Sitting with a Pepsi in Jerry’s Bar and Restaurant, Joe Laurin says people in his circles have traditionally been against tariffs. He recently retired from the local Polaris dealership and now grooms snowmobile trails, takes tourists on boat trips around the lake, and runs the Angle’s local online radio station.

“You don’t want to kind of be penalized or taxed on stuff that you want to buy,” he says. “You don’t want to just say, ‘Well, I can’t have Crown [Royal whisky] because that’s Canadian and I got to have Jack Daniel’s,'” which is made in Tennessee.
But then, he and his buddies heard Canada has had tariffs on agricultural products like meat and dairy even before this trade war.
“Why is that?” he asks. “I don’t think it’s real transparent to the average person who’s never really used the word ‘tariff’ until this last month.”
The Trump administration has spread disinformation about the true terms of trade between the two nations as a pressure tactic, falsely presenting the “over-quota” tariff rates that are almost never charged as the normal rate.
“Everyone’s sharing little cartoons that are going back and forth about trying to joke off the situation, but you know, it’ll be a joke for a while, but then it’s going to get serious, as it’s affecting people’s livelihoods,” Laurin says.
He thinks the politicians on both sides of the border should be locked in a room until they’ve negotiated an agreement.
Tense relations between Canada and the U.S. may mean life will get even more complicated for the 100 or so year-round residents of Northwest Angle, Minn. It’s the only part of the United States, outside of Alaska, that’s north of the 49th parallel.

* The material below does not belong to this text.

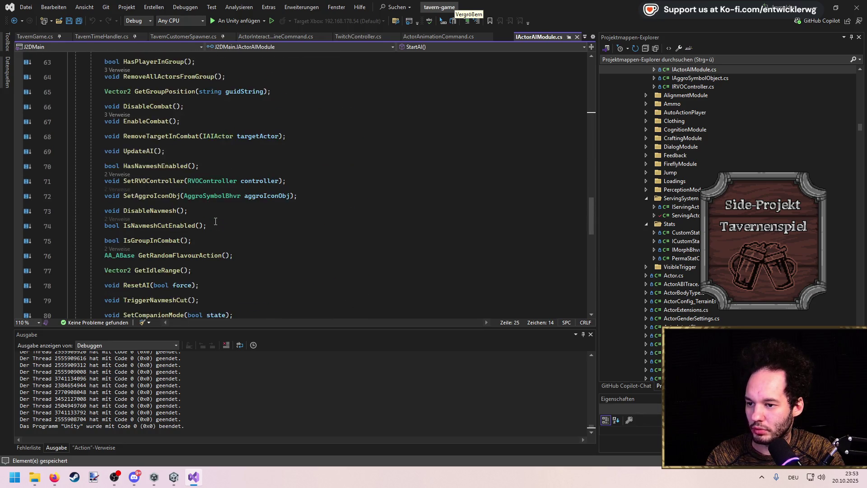
pyautogui.click(577, 36)
pyautogui.press('alt+Tab')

Knight believes tariffs and the deteriorating relationship between Canada and the U.S. will affect the livelihoods of ordinary, hard-working people, not the billionaires surrounding Trump.
As the winter ice fishing season ends and preparations begin for spring and summer, Knight says she’s seeing fewer reservations at her resort. She’s worried Canadians are cancelling travel to the U.S. as a protest, and Americans are choosing to stay home and save their money.
“Fingers crossed that the folks are still going to come,” Knight says with a sigh.
“It feels like the schoolyard bully is winning and that’s not the way life’s supposed to work.”